SHUR IQ · System Demo

The Grammar Engine

This week we wrote down the editorial rules that make a SHUR IQ report read the way it should. Those rules now run as a repeatable agent program that reviews every report against them and proposes the fixes. Here is how it works, and what it did on its first full run.

Validated tonight · going online tomorrow

Internal demo · prepared for the SHUR team · 8 June 2026

The shift

From a habit in our heads to a program on the rails

A week ago, keeping a report clean depended on whoever was editing it remembering the rules: no inverted phrasing, no section that narrates itself, no idea argued twice in two places.

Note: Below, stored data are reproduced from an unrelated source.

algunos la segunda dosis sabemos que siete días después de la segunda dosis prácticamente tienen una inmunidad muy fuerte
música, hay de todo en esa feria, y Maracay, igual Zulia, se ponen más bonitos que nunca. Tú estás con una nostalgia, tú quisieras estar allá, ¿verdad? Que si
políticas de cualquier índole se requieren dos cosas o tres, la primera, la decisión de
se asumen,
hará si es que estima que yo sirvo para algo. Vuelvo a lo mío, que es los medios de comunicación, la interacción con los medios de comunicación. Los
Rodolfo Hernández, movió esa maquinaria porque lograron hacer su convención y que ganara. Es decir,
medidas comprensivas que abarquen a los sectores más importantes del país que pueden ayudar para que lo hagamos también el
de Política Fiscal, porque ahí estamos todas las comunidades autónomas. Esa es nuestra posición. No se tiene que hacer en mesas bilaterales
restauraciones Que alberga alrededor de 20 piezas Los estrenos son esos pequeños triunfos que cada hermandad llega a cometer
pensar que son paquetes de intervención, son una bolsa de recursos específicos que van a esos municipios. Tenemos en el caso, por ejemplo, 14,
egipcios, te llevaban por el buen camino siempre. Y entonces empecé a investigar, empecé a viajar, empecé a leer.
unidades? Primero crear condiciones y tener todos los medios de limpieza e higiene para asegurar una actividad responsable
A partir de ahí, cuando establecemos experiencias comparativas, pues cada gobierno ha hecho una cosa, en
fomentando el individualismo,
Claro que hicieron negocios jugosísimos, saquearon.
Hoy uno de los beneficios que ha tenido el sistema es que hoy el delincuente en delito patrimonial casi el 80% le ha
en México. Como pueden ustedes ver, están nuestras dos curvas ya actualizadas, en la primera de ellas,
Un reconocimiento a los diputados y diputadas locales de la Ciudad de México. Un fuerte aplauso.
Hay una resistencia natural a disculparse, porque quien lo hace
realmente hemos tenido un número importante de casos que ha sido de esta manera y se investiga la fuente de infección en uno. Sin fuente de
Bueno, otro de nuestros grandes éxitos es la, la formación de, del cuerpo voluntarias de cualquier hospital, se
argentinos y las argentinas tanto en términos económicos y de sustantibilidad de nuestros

Every correction we made got written down — first as grammar rules with real IDs, then as standing feedback the system carries forward. The next step was to stop applying them by hand. The rules now drive an agent program that reads a finished report, scores it against the full rulebook, and returns the exact changes that bring it into line. The judgment is the same. The application is now consistent, fast, and the same every time.

The method

One improvement loop, run on every report

Each round of feedback feeds the next. Nothing we learn has to be re-learned.

Feedback

A correction during a real build — phrasing, structure, a repeated idea.

Rule

Written down with an ID and a detection test, added to the rulebook.

Program

The agent pipeline reads the rulebook and reviews against every rule.

Verified result

Exact fixes applied, deployed, and checked on the live page.

The program

Six agents, three stages, one apply-ready answer

The reviewers only read and judge; the edits are applied in one controlled pass afterward, so two agents can never collide on the same report.

Stage 1 · Compile

Build the canonical rulebook

One agent reads the grammar specification and every standing piece of feedback, then distills them into a single rubric — each rule with an ID, what it bans, and how to detect it. Every reviewer scores against the same reference.

rubric-compiler

Stage 1, live: the compiler reads the v0.7 grammar spec and 11 feedback memories, deduplicates them to 15 canonical rules, and names its consolidation decisions.

Stage 2 · Review

Four reviewers, four lenses, in parallel

Each reviewer owns a cluster of rules and reads the whole report, returning every violation with the exact text, the problem, and a proposed fix that keeps the meaning and the voice.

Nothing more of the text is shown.